Le Conseil d’État valide la privatisation d’Aéroport Toulouse-Blagnac

Saisi par le groupe Casil Europe, l’actionnaire chinois de l’aéroport Toulouse-Blagnac (ATB), le Conseil d’État casse, le 9 octobre, l’arrêt rendu le 16 avril dernier par la cour administrative d’appel de Paris annulant la procédure administrative de cession de 49,99 %* des parts de l’État au capital d’ATB au profit du consortium chinois. Un arrêt qui valide le processus de privatisation de l'aéroport. Le Conseil d'État « juge légale la décision des ministres de l’Économie et des finances sélectionnant l’acquéreur des parts de l’État dans le capital de société ATB exploitant cet aéroport » indique la juridiction administrative dans son arrêt, avant de préciser que la désignation, en avril 2015, du consortium chinois Symbiose (propriétaire de Casil Europe) avait été rendue « au terme d’une procédure régulière, sans erreur manifeste d’appréciation ».

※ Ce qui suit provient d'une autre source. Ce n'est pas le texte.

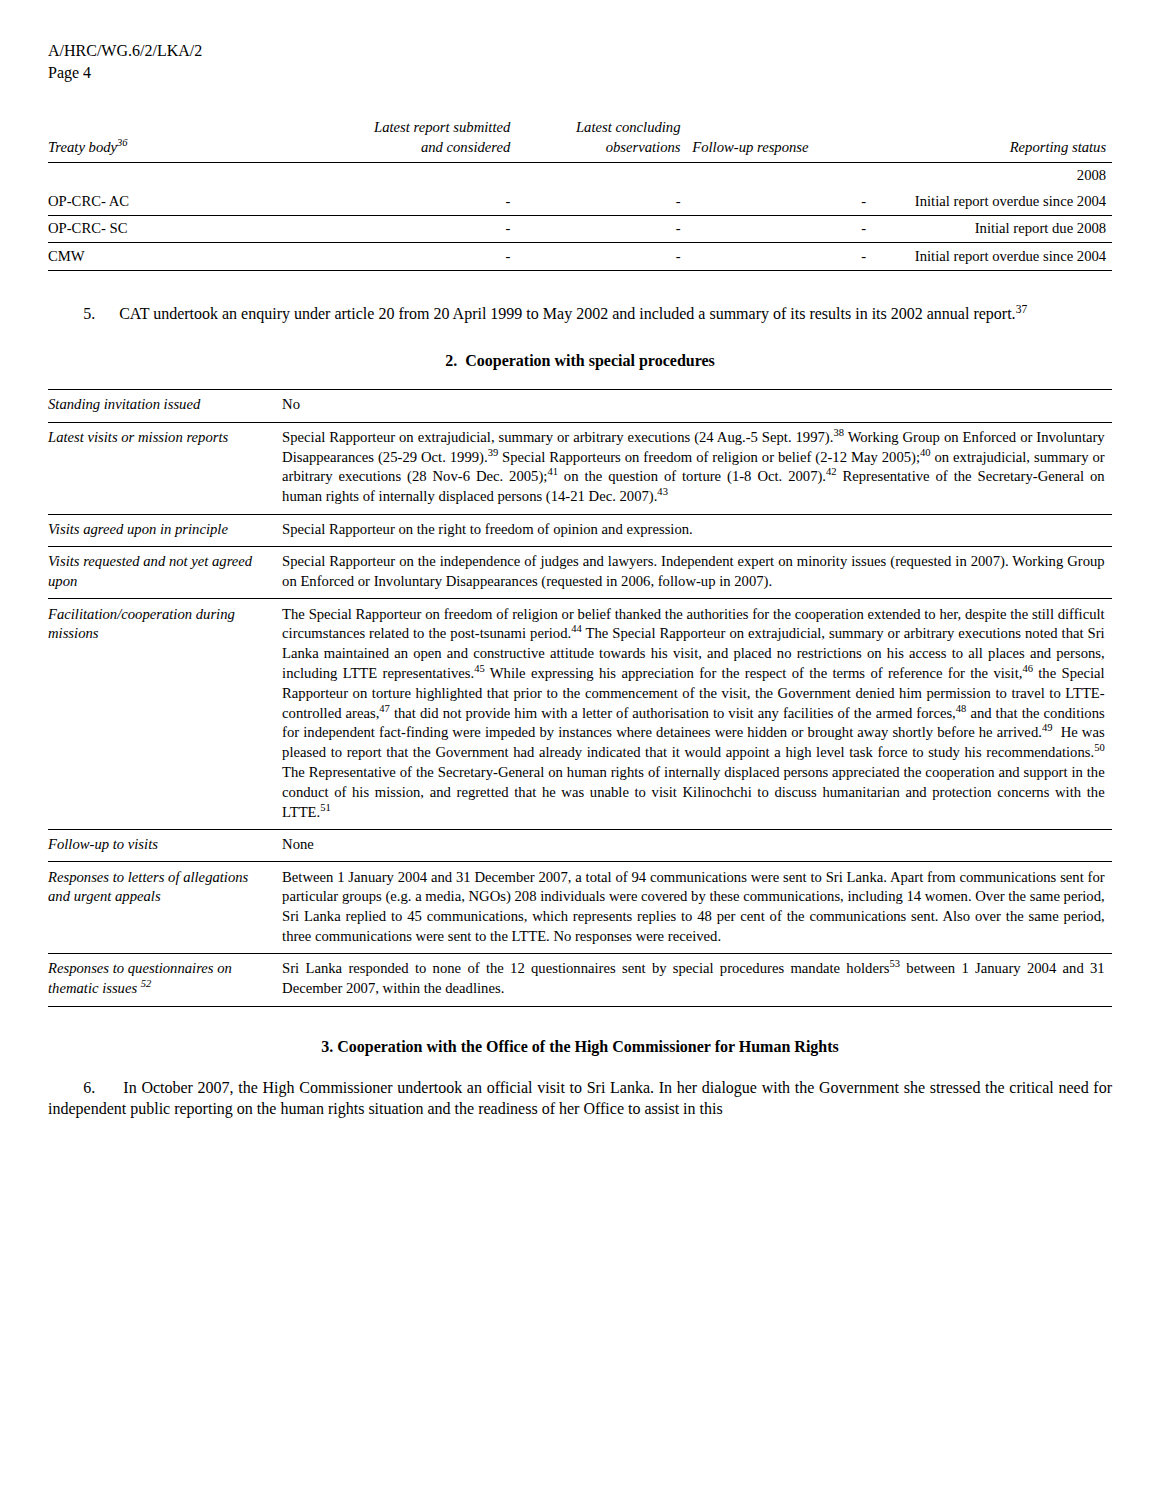A/HRC/WG.6/2/LKA/2
Page 4
| Treaty body 36 | Latest report submitted and considered | Latest concluding observations | Follow-up response | Reporting status |
| --- | --- | --- | --- | --- |
| | | | | 2008 |
| OP-CRC- AC | - | - | - | Initial report overdue since 2004 |
| OP-CRC- SC | - | - | - | Initial report due 2008 |
| CMW | - | - | - | Initial report overdue since 2004 |
5. CAT undertook an enquiry under article 20 from 20 April 1999 to May 2002 and included a summary of its results in its 2002 annual report.37
2. Cooperation with special procedures
| Standing invitation issued | No |
| Latest visits or mission reports | Special Rapporteur on extrajudicial, summary or arbitrary executions (24 Aug.-5 Sept. 1997). 38 Working Group on Enforced or Involuntary Disappearances (25-29 Oct. 1999). 39 Special Rapporteurs on freedom of religion or belief (2-12 May 2005); 40 on extrajudicial, summary or arbitrary executions (28 Nov-6 Dec. 2005); 41 on the question of torture (1-8 Oct. 2007). 42 Representative of the Secretary-General on human rights of internally displaced persons (14-21 Dec. 2007). 43 |
| Visits agreed upon in principle | Special Rapporteur on the right to freedom of opinion and expression. |
| Visits requested and not yet agreed upon | Special Rapporteur on the independence of judges and lawyers. Independent expert on minority issues (requested in 2007). Working Group on Enforced or Involuntary Disappearances (requested in 2006, follow-up in 2007). |
| Facilitation/cooperation during missions | The Special Rapporteur on freedom of religion or belief thanked the authorities for the cooperation extended to her, despite the still difficult circumstances related to the post-tsunami period. 44 The Special Rapporteur on extrajudicial, summary or arbitrary executions noted that Sri Lanka maintained an open and constructive attitude towards his visit, and placed no restrictions on his access to all places and persons, including LTTE representatives. 45 While expressing his appreciation for the respect of the terms of reference for the visit, 46 the Special Rapporteur on torture highlighted that prior to the commencement of the visit, the Government denied him permission to travel to LTTE-controlled areas, 47 that did not provide him with a letter of authorisation to visit any facilities of the armed forces, 48 and that the conditions for independent fact-finding were impeded by instances where detainees were hidden or brought away shortly before he arrived. 49 He was pleased to report that the Government had already indicated that it would appoint a high level task force to study his recommendations. 50 The Representative of the Secretary-General on human rights of internally displaced persons appreciated the cooperation and support in the conduct of his mission, and regretted that he was unable to visit Kilinochchi to discuss humanitarian and protection concerns with the LTTE. 51 |
| Follow-up to visits | None |
| Responses to letters of allegations and urgent appeals | Between 1 January 2004 and 31 December 2007, a total of 94 communications were sent to Sri Lanka. Apart from communications sent for particular groups (e.g. a media, NGOs) 208 individuals were covered by these communications, including 14 women. Over the same period, Sri Lanka replied to 45 communications, which represents replies to 48 per cent of the communications sent. Also over the same period, three communications were sent to the LTTE. No responses were received. |
| Responses to questionnaires on thematic issues 52 | Sri Lanka responded to none of the 12 questionnaires sent by special procedures mandate holders 53 between 1 January 2004 and 31 December 2007, within the deadlines. |
3. Cooperation with the Office of the High Commissioner for Human Rights
6. In October 2007, the High Commissioner undertook an official visit to Sri Lanka. In her dialogue with the Government she stressed the critical need for independent public reporting on the human rights situation and the readiness of her Office to assist in this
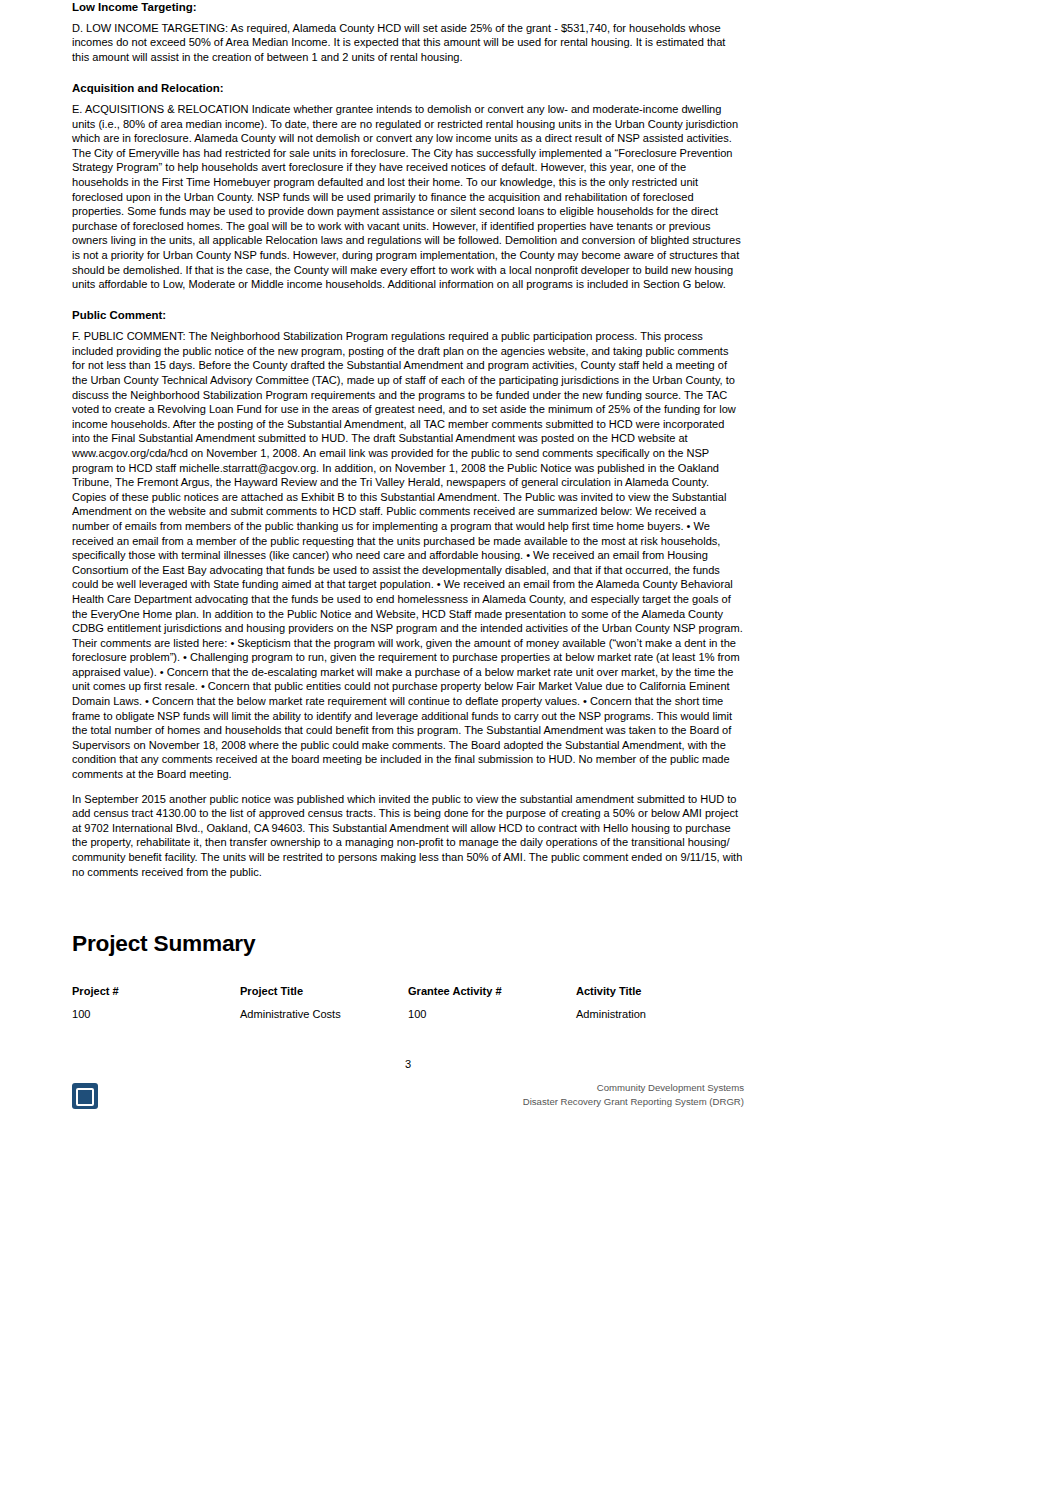Low Income Targeting:
D. LOW INCOME TARGETING: As required, Alameda County HCD will set aside 25% of the grant - $531,740, for households whose incomes do not exceed 50% of Area Median Income. It is expected that this amount will be used for rental housing. It is estimated that this amount will assist in the creation of between 1 and 2 units of rental housing.
Acquisition and Relocation:
E. ACQUISITIONS & RELOCATION Indicate whether grantee intends to demolish or convert any low- and moderate-income dwelling units (i.e., 80% of area median income). To date, there are no regulated or restricted rental housing units in the Urban County jurisdiction which are in foreclosure. Alameda County will not demolish or convert any low income units as a direct result of NSP assisted activities. The City of Emeryville has had restricted for sale units in foreclosure. The City has successfully implemented a “Foreclosure Prevention Strategy Program” to help households avert foreclosure if they have received notices of default. However, this year, one of the households in the First Time Homebuyer program defaulted and lost their home. To our knowledge, this is the only restricted unit foreclosed upon in the Urban County. NSP funds will be used primarily to finance the acquisition and rehabilitation of foreclosed properties. Some funds may be used to provide down payment assistance or silent second loans to eligible households for the direct purchase of foreclosed homes. The goal will be to work with vacant units. However, if identified properties have tenants or previous owners living in the units, all applicable Relocation laws and regulations will be followed. Demolition and conversion of blighted structures is not a priority for Urban County NSP funds. However, during program implementation, the County may become aware of structures that should be demolished. If that is the case, the County will make every effort to work with a local nonprofit developer to build new housing units affordable to Low, Moderate or Middle income households. Additional information on all programs is included in Section G below.
Public Comment:
F. PUBLIC COMMENT: The Neighborhood Stabilization Program regulations required a public participation process. This process included providing the public notice of the new program, posting of the draft plan on the agencies website, and taking public comments for not less than 15 days. Before the County drafted the Substantial Amendment and program activities, County staff held a meeting of the Urban County Technical Advisory Committee (TAC), made up of staff of each of the participating jurisdictions in the Urban County, to discuss the Neighborhood Stabilization Program requirements and the programs to be funded under the new funding source. The TAC voted to create a Revolving Loan Fund for use in the areas of greatest need, and to set aside the minimum of 25% of the funding for low income households. After the posting of the Substantial Amendment, all TAC member comments submitted to HCD were incorporated into the Final Substantial Amendment submitted to HUD. The draft Substantial Amendment was posted on the HCD website at www.acgov.org/cda/hcd on November 1, 2008. An email link was provided for the public to send comments specifically on the NSP program to HCD staff michelle.starratt@acgov.org. In addition, on November 1, 2008 the Public Notice was published in the Oakland Tribune, The Fremont Argus, the Hayward Review and the Tri Valley Herald, newspapers of general circulation in Alameda County. Copies of these public notices are attached as Exhibit B to this Substantial Amendment. The Public was invited to view the Substantial Amendment on the website and submit comments to HCD staff. Public comments received are summarized below: We received a number of emails from members of the public thanking us for implementing a program that would help first time home buyers. • We received an email from a member of the public requesting that the units purchased be made available to the most at risk households, specifically those with terminal illnesses (like cancer) who need care and affordable housing. • We received an email from Housing Consortium of the East Bay advocating that funds be used to assist the developmentally disabled, and that if that occurred, the funds could be well leveraged with State funding aimed at that target population. • We received an email from the Alameda County Behavioral Health Care Department advocating that the funds be used to end homelessness in Alameda County, and especially target the goals of the EveryOne Home plan. In addition to the Public Notice and Website, HCD Staff made presentation to some of the Alameda County CDBG entitlement jurisdictions and housing providers on the NSP program and the intended activities of the Urban County NSP program. Their comments are listed here: • Skepticism that the program will work, given the amount of money available (“won’t make a dent in the foreclosure problem”). • Challenging program to run, given the requirement to purchase properties at below market rate (at least 1% from appraised value). • Concern that the de-escalating market will make a purchase of a below market rate unit over market, by the time the unit comes up first resale. • Concern that public entities could not purchase property below Fair Market Value due to California Eminent Domain Laws. • Concern that the below market rate requirement will continue to deflate property values. • Concern that the short time frame to obligate NSP funds will limit the ability to identify and leverage additional funds to carry out the NSP programs. This would limit the total number of homes and households that could benefit from this program. The Substantial Amendment was taken to the Board of Supervisors on November 18, 2008 where the public could make comments. The Board adopted the Substantial Amendment, with the condition that any comments received at the board meeting be included in the final submission to HUD. No member of the public made comments at the Board meeting.
In September 2015 another public notice was published which invited the public to view the substantial amendment submitted to HUD to add census tract 4130.00 to the list of approved census tracts. This is being done for the purpose of creating a 50% or below AMI project at 9702 International Blvd., Oakland, CA 94603. This Substantial Amendment will allow HCD to contract with Hello housing to purchase the property, rehabilitate it, then transfer ownership to a managing non-profit to manage the daily operations of the transitional housing/ community benefit facility. The units will be restrited to persons making less than 50% of AMI. The public comment ended on 9/11/15, with no comments received from the public.
Project Summary
| Project # | Project Title | Grantee Activity # | Activity Title |
| --- | --- | --- | --- |
| 100 | Administrative Costs | 100 | Administration |
3
Community Development Systems
Disaster Recovery Grant Reporting System (DRGR)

Des actionnaires locaux inquiets

« Nous prenons acte de cette décision qui ouvre la possibilité à Casil Europe de conclure ses négociations exclusives (ouvertes en mai dernier avec Eiffage, NDLR) visant à la cession de sa participation », réagissent les représentants des quatre actionnaires locaux d’ATB : la CCI de Toulouse, la Région Occitanie, le Département de la Haute-Garonne et Toulouse Métropole. Ces derniers font par ailleurs état de leurs inquiétudes concernant la tenue prochaine d’une assemblée générale relative à l’approbation des comptes de l’exercice 2018 d’ATB et à la distribution des dividendes : « Celle-ci, qui devait avoir lieu le 5 juin 2019, a été ajournée à notre demande par le tribunal de commerce de Toulouse, au motif de l’incertitude juridique qui pesait sur la cession des parts à Casil Europe par l’État. »
* 10,01 % des parts d'ATB appartiennent toujours à l'État et les quatre actionnaires locaux en détiennent 40 %.

David Danielzik / danielzik@lalettrem.net

Si cette cession a lieu, elle devra selon les actionnaires locaux, « permettre de définir la mise en place d’une nouvelle politique en matière de gouvernance, de distribution de dividendes et d’investissements dans des perspectives de long terme pour cette infrastructure indispensable au développement économique. » De son côté, Casil Europe se félicite de la décision rendue avant de préciser que depuis 2015 et son arrivée au capital d'ATB, « des investissements très importants ont été réalisés dans la modernisation et le développement de l'aéroport ». Le groupe fait ainsi état de 84 M€ investis. Un montant supérieur selon lui « aux 64 M€ prévus initialement dans le contrat de régulation économique. »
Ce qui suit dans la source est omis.